[What is being asked]
Line by line, copy out the data that follows.

Supplied material section start

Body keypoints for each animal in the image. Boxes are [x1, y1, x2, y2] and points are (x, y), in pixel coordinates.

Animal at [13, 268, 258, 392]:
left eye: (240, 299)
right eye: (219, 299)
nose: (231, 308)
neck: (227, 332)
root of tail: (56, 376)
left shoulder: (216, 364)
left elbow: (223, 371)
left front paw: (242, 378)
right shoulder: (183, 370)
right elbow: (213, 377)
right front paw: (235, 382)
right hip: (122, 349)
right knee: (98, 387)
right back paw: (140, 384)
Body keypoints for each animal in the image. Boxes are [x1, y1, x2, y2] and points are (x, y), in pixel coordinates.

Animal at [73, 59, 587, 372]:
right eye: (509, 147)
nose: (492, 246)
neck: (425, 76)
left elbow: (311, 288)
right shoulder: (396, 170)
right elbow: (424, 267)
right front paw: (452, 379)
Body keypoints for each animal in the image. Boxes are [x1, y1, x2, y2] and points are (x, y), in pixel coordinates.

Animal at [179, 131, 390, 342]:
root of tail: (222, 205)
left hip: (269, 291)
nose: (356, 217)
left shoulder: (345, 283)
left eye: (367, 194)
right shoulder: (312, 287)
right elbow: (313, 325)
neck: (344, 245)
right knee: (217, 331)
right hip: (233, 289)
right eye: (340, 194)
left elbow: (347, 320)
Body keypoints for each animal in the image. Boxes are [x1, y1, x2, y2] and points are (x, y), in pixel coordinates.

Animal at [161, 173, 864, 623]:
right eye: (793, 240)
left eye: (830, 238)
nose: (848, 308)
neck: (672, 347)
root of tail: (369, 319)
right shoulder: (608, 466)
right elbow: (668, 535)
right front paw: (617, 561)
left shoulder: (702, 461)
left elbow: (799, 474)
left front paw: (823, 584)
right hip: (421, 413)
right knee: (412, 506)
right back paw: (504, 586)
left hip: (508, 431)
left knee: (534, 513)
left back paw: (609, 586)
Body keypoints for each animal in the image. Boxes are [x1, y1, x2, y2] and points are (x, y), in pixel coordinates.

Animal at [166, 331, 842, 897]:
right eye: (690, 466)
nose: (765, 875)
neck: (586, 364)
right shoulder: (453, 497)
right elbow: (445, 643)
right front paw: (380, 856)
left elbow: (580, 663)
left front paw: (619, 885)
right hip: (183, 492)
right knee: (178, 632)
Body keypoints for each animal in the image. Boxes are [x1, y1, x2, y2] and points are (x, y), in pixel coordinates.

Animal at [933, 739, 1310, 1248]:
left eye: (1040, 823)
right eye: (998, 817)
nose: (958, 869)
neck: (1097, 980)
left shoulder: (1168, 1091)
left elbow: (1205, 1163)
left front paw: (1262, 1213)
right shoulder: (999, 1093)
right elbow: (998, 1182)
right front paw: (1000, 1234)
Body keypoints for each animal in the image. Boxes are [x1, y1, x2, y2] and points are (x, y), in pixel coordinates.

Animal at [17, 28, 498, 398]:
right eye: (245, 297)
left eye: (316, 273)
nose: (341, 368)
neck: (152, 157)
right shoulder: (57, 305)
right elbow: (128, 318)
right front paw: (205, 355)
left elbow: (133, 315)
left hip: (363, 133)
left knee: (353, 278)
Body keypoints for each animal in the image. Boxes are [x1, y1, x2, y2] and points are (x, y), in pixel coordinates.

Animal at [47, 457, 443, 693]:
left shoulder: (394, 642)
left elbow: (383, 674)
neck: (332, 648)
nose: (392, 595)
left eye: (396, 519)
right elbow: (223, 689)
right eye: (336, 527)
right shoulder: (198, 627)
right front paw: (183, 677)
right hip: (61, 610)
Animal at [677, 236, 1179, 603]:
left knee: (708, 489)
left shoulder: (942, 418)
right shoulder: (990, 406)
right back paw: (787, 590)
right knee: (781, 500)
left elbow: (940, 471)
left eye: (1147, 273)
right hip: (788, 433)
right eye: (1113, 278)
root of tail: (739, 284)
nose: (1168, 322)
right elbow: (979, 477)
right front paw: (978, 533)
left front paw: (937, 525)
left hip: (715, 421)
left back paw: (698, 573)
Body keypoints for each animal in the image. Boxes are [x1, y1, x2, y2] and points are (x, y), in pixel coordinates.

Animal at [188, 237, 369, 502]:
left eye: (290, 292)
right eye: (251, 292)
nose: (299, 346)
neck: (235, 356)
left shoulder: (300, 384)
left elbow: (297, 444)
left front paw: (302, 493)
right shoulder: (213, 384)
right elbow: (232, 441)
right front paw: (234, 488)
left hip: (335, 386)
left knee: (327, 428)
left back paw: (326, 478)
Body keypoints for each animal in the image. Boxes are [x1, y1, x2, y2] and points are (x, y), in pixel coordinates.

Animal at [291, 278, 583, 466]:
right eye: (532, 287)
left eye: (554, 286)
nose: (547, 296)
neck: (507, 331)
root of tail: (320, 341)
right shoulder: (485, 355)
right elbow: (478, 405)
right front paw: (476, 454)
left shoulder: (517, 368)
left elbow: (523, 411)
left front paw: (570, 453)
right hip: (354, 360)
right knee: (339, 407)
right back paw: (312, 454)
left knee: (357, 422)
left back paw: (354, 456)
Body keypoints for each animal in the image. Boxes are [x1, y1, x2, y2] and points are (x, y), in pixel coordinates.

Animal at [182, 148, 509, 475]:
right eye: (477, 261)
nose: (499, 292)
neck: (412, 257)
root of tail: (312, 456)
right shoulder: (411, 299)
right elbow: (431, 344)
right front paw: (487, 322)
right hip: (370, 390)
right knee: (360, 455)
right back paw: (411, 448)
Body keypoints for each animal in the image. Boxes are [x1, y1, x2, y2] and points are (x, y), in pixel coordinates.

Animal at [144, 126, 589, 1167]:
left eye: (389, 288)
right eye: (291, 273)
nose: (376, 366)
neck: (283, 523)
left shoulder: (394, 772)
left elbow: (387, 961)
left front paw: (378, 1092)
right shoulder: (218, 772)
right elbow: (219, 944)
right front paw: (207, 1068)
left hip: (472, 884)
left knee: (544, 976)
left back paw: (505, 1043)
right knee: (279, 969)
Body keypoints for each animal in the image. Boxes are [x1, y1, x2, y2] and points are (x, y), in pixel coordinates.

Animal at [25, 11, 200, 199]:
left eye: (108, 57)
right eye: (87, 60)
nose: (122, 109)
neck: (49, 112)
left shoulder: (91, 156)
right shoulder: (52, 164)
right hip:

Supplied material section end

[Task output]
Body keypoints for each animal in the image. Boxes are [x1, y1, x2, y2] and points are (x, y), in pixel coordinates.

Animal at [13, 268, 258, 392]:
left eye: (240, 299)
right eye: (219, 299)
nose: (231, 308)
neck: (227, 332)
root of tail: (56, 376)
left shoulder: (216, 364)
left elbow: (223, 371)
left front paw: (242, 378)
right shoulder: (183, 370)
right elbow: (213, 377)
right front paw: (235, 382)
right hip: (122, 349)
right knee: (98, 387)
right back paw: (140, 384)
Body keypoints for each animal in the image. Boxes are [x1, y1, x2, y2] and points are (x, y), in pixel coordinates.

Animal at [73, 59, 587, 372]:
right eye: (509, 147)
nose: (492, 246)
neck: (425, 76)
left elbow: (311, 288)
right shoulder: (396, 170)
right elbow: (424, 267)
right front paw: (452, 379)
Body keypoints for each animal in the image. Boxes are [x1, y1, x2, y2] and points are (x, y), in pixel coordinates.

Animal at [179, 131, 390, 342]:
root of tail: (222, 205)
left hip: (269, 291)
nose: (356, 217)
left shoulder: (345, 283)
left eye: (367, 194)
right shoulder: (312, 287)
right elbow: (313, 325)
neck: (344, 245)
right knee: (217, 331)
right hip: (233, 289)
right eye: (340, 194)
left elbow: (347, 320)
Body keypoints for each animal in the image. Boxes are [x1, y1, x2, y2] and points are (x, y), in pixel coordinates.

Animal at [161, 173, 864, 623]:
right eye: (793, 240)
left eye: (830, 238)
nose: (848, 308)
neck: (672, 347)
root of tail: (369, 319)
right shoulder: (608, 466)
right elbow: (668, 535)
right front paw: (617, 561)
left shoulder: (702, 461)
left elbow: (799, 474)
left front paw: (823, 584)
right hip: (421, 413)
right knee: (412, 506)
right back paw: (504, 586)
left hip: (508, 431)
left knee: (534, 513)
left back paw: (609, 586)
Body keypoints for each animal in the image. Boxes are [x1, y1, x2, y2] and points are (x, y), in pixel coordinates.

Animal at [166, 331, 842, 897]:
right eye: (690, 466)
nose: (765, 875)
neck: (586, 364)
right shoulder: (453, 497)
right elbow: (445, 643)
right front paw: (380, 856)
left elbow: (580, 663)
left front paw: (619, 885)
right hip: (183, 492)
right knee: (178, 632)
Body keypoints for each animal in the image. Boxes are [x1, y1, x2, y2] and points are (x, y), in pixel coordinates.

Animal at [933, 739, 1310, 1248]:
left eye: (1040, 823)
right eye: (998, 817)
nose: (958, 869)
neck: (1097, 980)
left shoulder: (1168, 1091)
left elbow: (1205, 1163)
left front paw: (1262, 1213)
right shoulder: (999, 1093)
right elbow: (998, 1182)
right front paw: (1000, 1234)
Body keypoints for each animal in the image. Boxes are [x1, y1, x2, y2] and points are (x, y), in pixel coordinates.

Animal at [17, 28, 498, 398]:
right eye: (245, 297)
left eye: (316, 273)
nose: (341, 368)
neck: (152, 157)
right shoulder: (57, 305)
right elbow: (128, 318)
right front paw: (205, 355)
left elbow: (133, 315)
left hip: (363, 133)
left knee: (353, 278)
Body keypoints for each animal in the image. Boxes are [x1, y1, x2, y2] and points are (x, y), in pixel coordinates.

Animal at [47, 457, 443, 693]:
left shoulder: (394, 642)
left elbow: (383, 674)
neck: (332, 648)
nose: (392, 595)
left eye: (396, 519)
right elbow: (223, 689)
right eye: (336, 527)
right shoulder: (198, 627)
right front paw: (183, 677)
right hip: (61, 610)
Animal at [677, 236, 1179, 603]:
left knee: (708, 489)
left shoulder: (942, 418)
right shoulder: (990, 406)
right back paw: (787, 590)
right knee: (781, 500)
left elbow: (940, 471)
left eye: (1147, 273)
right hip: (788, 433)
right eye: (1113, 278)
root of tail: (739, 284)
nose: (1168, 322)
right elbow: (979, 477)
right front paw: (978, 533)
left front paw: (937, 525)
left hip: (715, 421)
left back paw: (698, 573)
Body keypoints for each animal in the image. Boxes are [x1, y1, x2, y2] and points are (x, y), in pixel coordinates.

Animal at [188, 237, 369, 502]:
left eye: (290, 292)
right eye: (251, 292)
nose: (299, 346)
neck: (235, 356)
left shoulder: (300, 384)
left elbow: (297, 444)
left front paw: (302, 493)
right shoulder: (213, 384)
right elbow: (232, 441)
right front paw: (234, 488)
left hip: (335, 386)
left knee: (327, 428)
left back paw: (326, 478)
Body keypoints for each animal in the image. Boxes are [x1, y1, x2, y2] and points are (x, y), in pixel coordinates.

Animal at [291, 278, 583, 466]:
right eye: (532, 287)
left eye: (554, 286)
nose: (547, 296)
neck: (507, 331)
root of tail: (320, 341)
right shoulder: (485, 355)
right elbow: (478, 405)
right front paw: (476, 454)
left shoulder: (517, 368)
left elbow: (523, 411)
left front paw: (570, 453)
right hip: (354, 360)
right knee: (339, 407)
right back paw: (312, 454)
left knee: (357, 422)
left back paw: (354, 456)
Body keypoints for each animal in the image. Boxes are [x1, y1, x2, y2] and points are (x, y), in pixel coordinates.

Animal at [182, 148, 509, 475]:
right eye: (477, 261)
nose: (499, 292)
neck: (412, 257)
root of tail: (312, 456)
right shoulder: (411, 299)
right elbow: (431, 344)
right front paw: (487, 322)
right hip: (370, 390)
right knee: (360, 455)
right back paw: (411, 448)
Body keypoints for each animal in the image. Boxes are [x1, y1, x2, y2] and points are (x, y), in pixel coordinates.

Animal at [144, 126, 589, 1167]:
left eye: (389, 288)
right eye: (291, 273)
nose: (376, 366)
neck: (283, 523)
left shoulder: (394, 772)
left elbow: (387, 961)
left front paw: (378, 1092)
right shoulder: (218, 772)
right elbow: (219, 944)
right front paw: (207, 1068)
left hip: (472, 884)
left knee: (544, 976)
left back paw: (505, 1043)
right knee: (279, 969)
Body keypoints for each animal in the image. Boxes are [x1, y1, x2, y2] and points are (x, y), in pixel coordinates.

Animal at [25, 11, 200, 199]:
left eye: (108, 57)
right eye: (87, 60)
nose: (122, 109)
neck: (49, 112)
left shoulder: (91, 156)
right shoulder: (52, 164)
right hip:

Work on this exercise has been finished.